WHAT IS BEING ASKED -> Report each line of the records below that holds the word "Director".

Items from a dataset
►

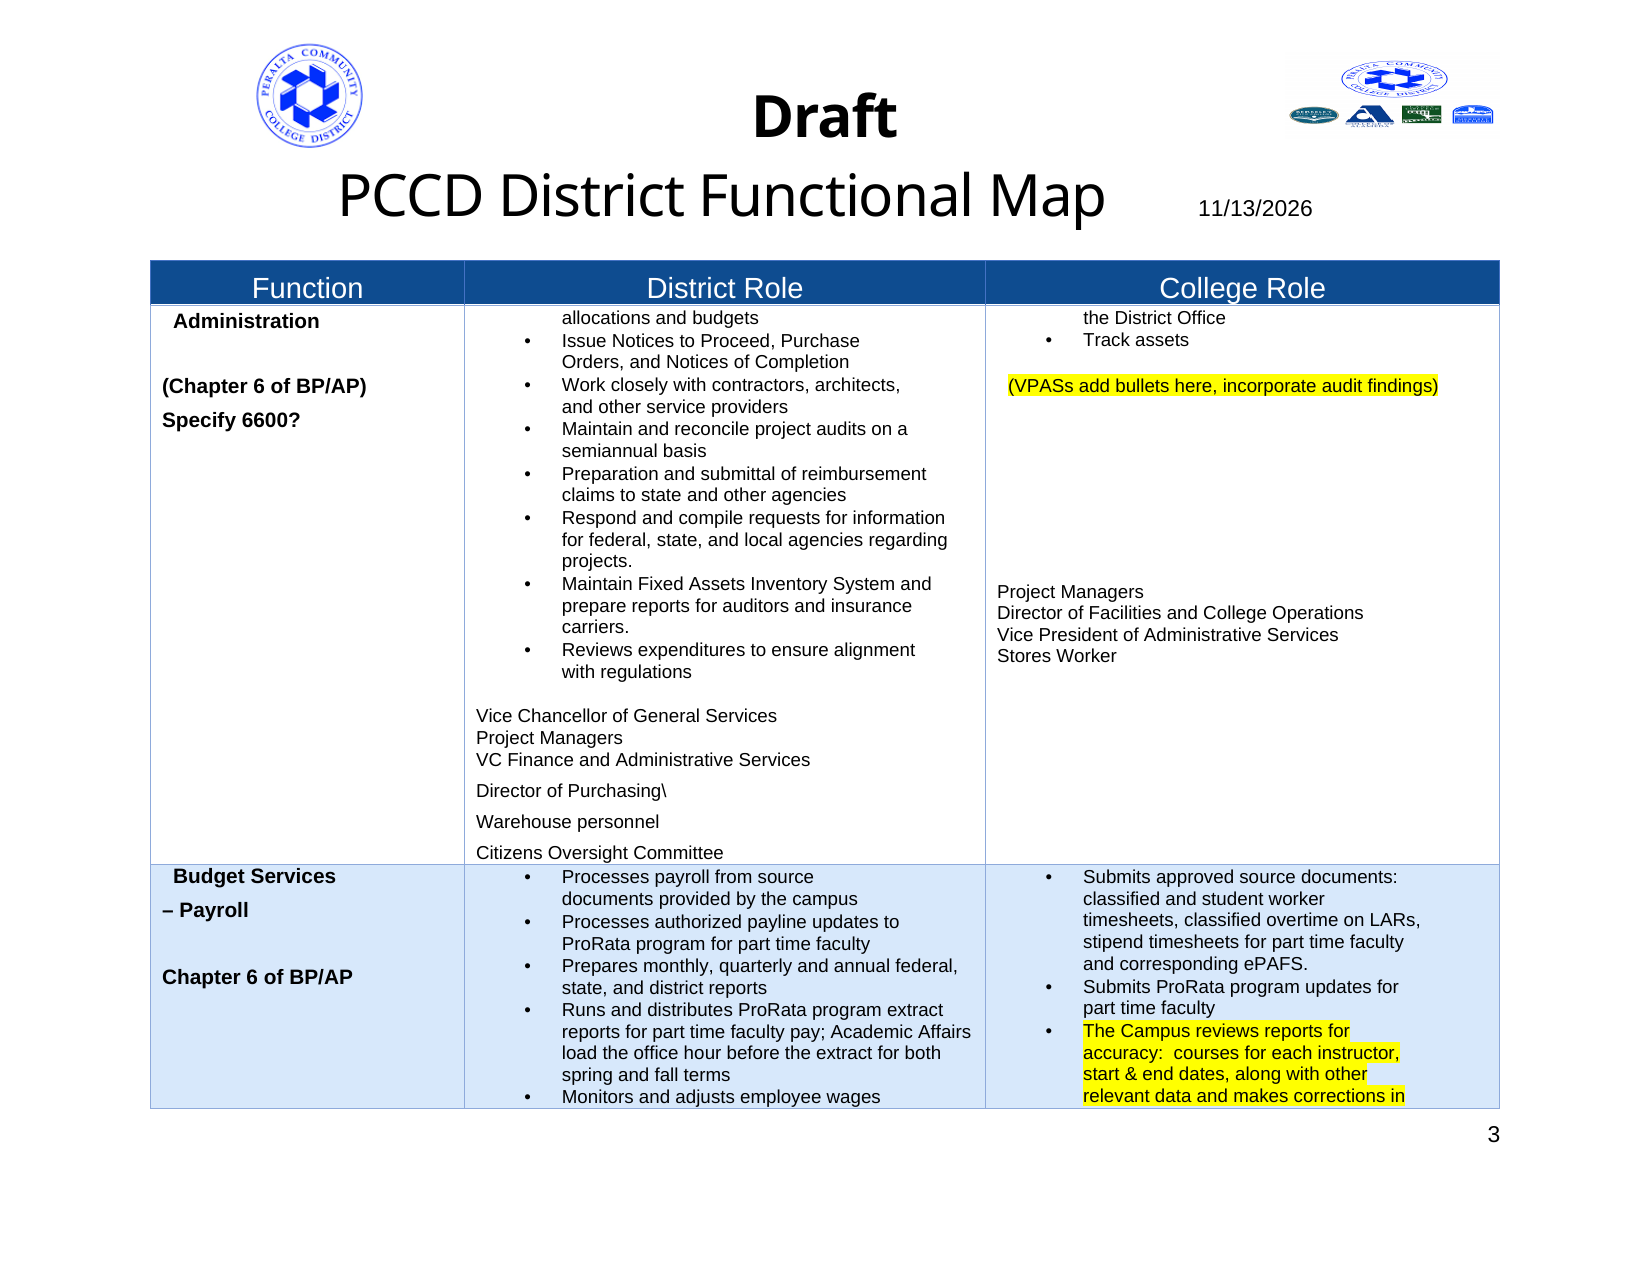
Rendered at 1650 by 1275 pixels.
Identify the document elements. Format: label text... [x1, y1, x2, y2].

table_cell Management of various phases of construction contracts Maintain multiple source project funding allocations and budgets Issue Notices to Proceed, Purchase Orders, and Notices of Completion Work closely with contractors, architects, and other service providers Maintain and reconcile project audits on a semiannual basis Preparation and submittal of reimbursement claims to state and other agencies Respond and compile requests for information for federal, state, and local agencies regarding projects. Maintain Fixed Assets Inventory System and prepare reports for auditors and insurance carriers. Reviews expenditures to ensure alignment with regulations Vice Chancellor of General Services Project Managers VC Finance and Administrative Services Director of Purchasing\ Warehouse personnel Citizens Oversight Committee [465, 306, 985, 864]
table_cell Budget Services – Payroll Chapter 6 of BP/AP [151, 865, 464, 1108]
table_cell Budget Services – Capital Outlay Project Administration (Chapter 6 of BP/AP) Specify 6600? [151, 306, 464, 864]
table_header College Role [986, 261, 1499, 304]
table_header Function [151, 261, 464, 304]
table_header District Role [465, 261, 985, 304]
table_cell Work closely with contractors, architects, and other service providers Tag fixed assets using the same convention as the District Office Track assets (VPASs add bullets here, incorporate audit findings) Project Managers Director of Facilities and College Operations Vice President of Administrative Services Stores Worker [986, 306, 1499, 864]
table_cell Processes payroll from source documents provided by the campus Processes authorized payline updates to ProRata program for part time faculty Prepares monthly, quarterly and annual federal, state, and district reports Runs and distributes ProRata program extract reports for part time faculty pay; Academic Affairs load the office hour before the extract for both spring and fall terms Monitors and adjusts employee wages Processes full in-house payroll, tax processing, deduction processing, net pay distribution (i.e. check printing, distribution of paychecks, direct deposit funding, etc.) Process pay adjustments, pay reconciliations, retro-active pay Respond to employee inquires – various in nature, some involve the college and many do not (i.e. tax, deduction, garnishments, direct deposit, etc.) Replace lost paychecks and stale dated paychecks Plans and organizes payroll dates and flow for incoming, as well as, outgoing activities (i.e. monthly schedules, fiscal year deadlines) Run PFT equated hours monthly report Reconcile and attempt to collect overpayments. The Campus will decrease a workload or cancel a class after it has already been paid to the employee which will trigger this collection process. Payroll tracks required payline activity per term, necessary to prevent overpayments. The ProRata program is flawed and in need of some program fixes. Until then, manual intervention has been the work-around. This process is very time consuming and detailed. VC of Finance and Administrative Services [465, 865, 985, 1108]
picture [200, 37, 407, 155]
table_cell Submits approved source documents: classified and student worker timesheets, classified overtime on LARs, stipend timesheets for part time faculty and corresponding ePAFS. Submits ProRata program updates for part time faculty The Campus reviews reports for accuracy: courses for each instructor, start & end dates, along with other relevant data and makes corrections in term workload and submits changes to Payroll for capture or possible adjustment. Continual campus feedback from employees or their mangers/deans, etc. Submit revised timesheets or revised faculty workload First point of contact of certain pay questions (i.e., submission of timesheets or workload) Few tasks on the monthly schedule are assigned to the colleges- Campus Schedulers and timesheet deadlines apply to all timesheets /all groups that submit Colleges notifies payroll of overpayment College submits laundry lists at the time of charge in the term workload (increase, decrease, late add or cancel) assignment – part time faculty. (Need to start the bullets with verbs so it is very clear) Vice President of Administrative Services [986, 865, 1499, 1108]
picture [1285, 51, 1500, 139]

◄

RESPONSE TO THIS EXERCISE ->
table_cell Management of various phases of construction contracts Maintain multiple source project funding allocations and budgets Issue Notices to Proceed, Purchase Orders, and Notices of Completion Work closely with contractors, architects, and other service providers Maintain and reconcile project audits on a semiannual basis Preparation and submittal of reimbursement claims to state and other agencies Respond and compile requests for information for federal, state, and local agencies regarding projects. Maintain Fixed Assets Inventory System and prepare reports for auditors and insurance carriers. Reviews expenditures to ensure alignment with regulations Vice Chancellor of General Services Project Managers VC Finance and Administrative Services Director of Purchasing\ Warehouse personnel Citizens Oversight Committee [465, 306, 985, 864]
table_cell Work closely with contractors, architects, and other service providers Tag fixed assets using the same convention as the District Office Track assets (VPASs add bullets here, incorporate audit findings) Project Managers Director of Facilities and College Operations Vice President of Administrative Services Stores Worker [986, 306, 1499, 864]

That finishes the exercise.